What needs to be done: Can you put the lines of all the records below into a numbered list, skipping any blank lines and leaving out the pictures?

Collected data
++++++++++++++++++++

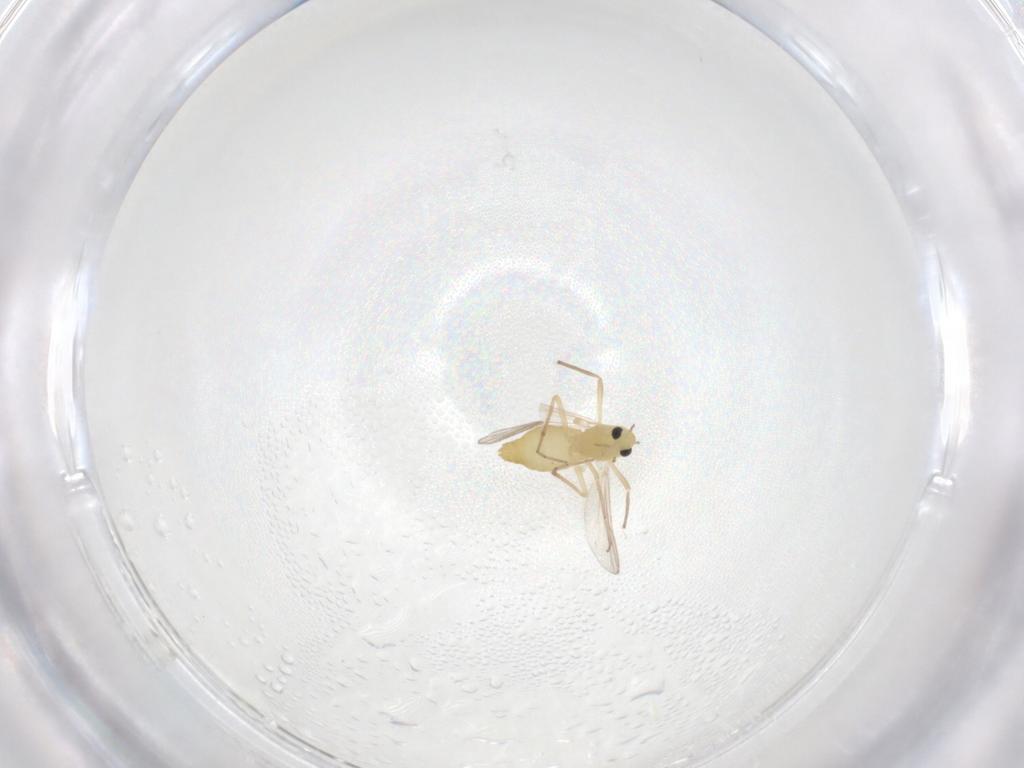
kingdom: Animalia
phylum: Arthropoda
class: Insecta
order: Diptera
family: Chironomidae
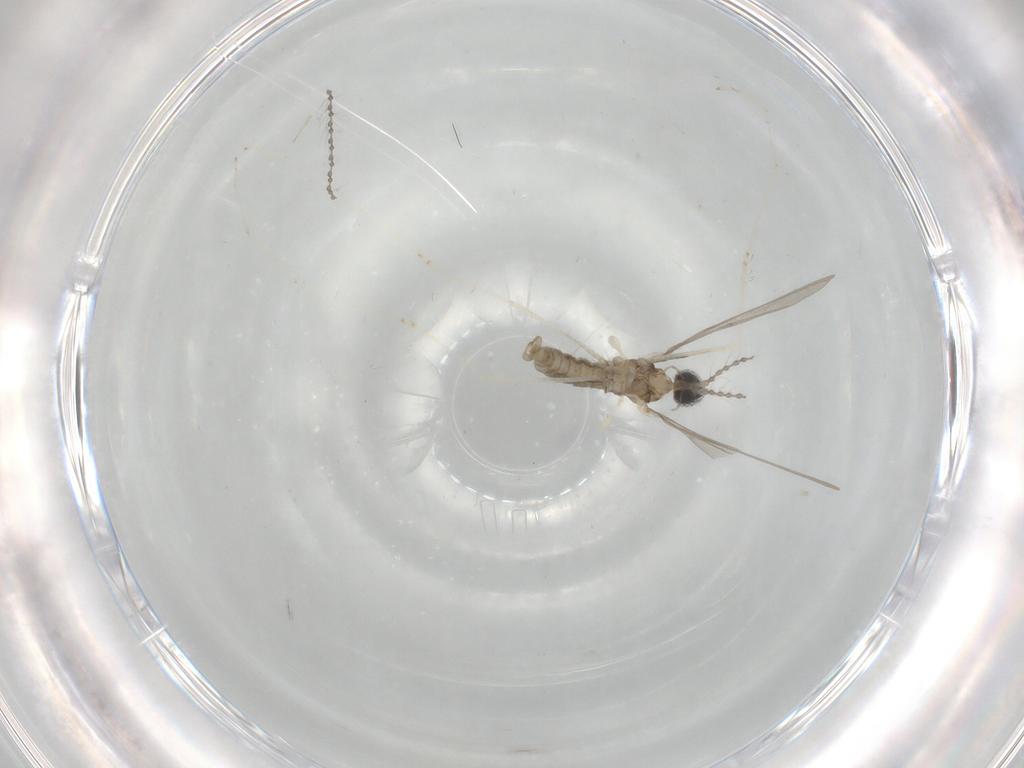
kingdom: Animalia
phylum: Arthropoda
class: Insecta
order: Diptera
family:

++++++++++++++++++++

Response to the task:
1. kingdom: Animalia
2. phylum: Arthropoda
3. class: Insecta
4. order: Diptera
5. family: Chironomidae
6. kingdom: Animalia
7. phylum: Arthropoda
8. class: Insecta
9. order: Diptera
10. family:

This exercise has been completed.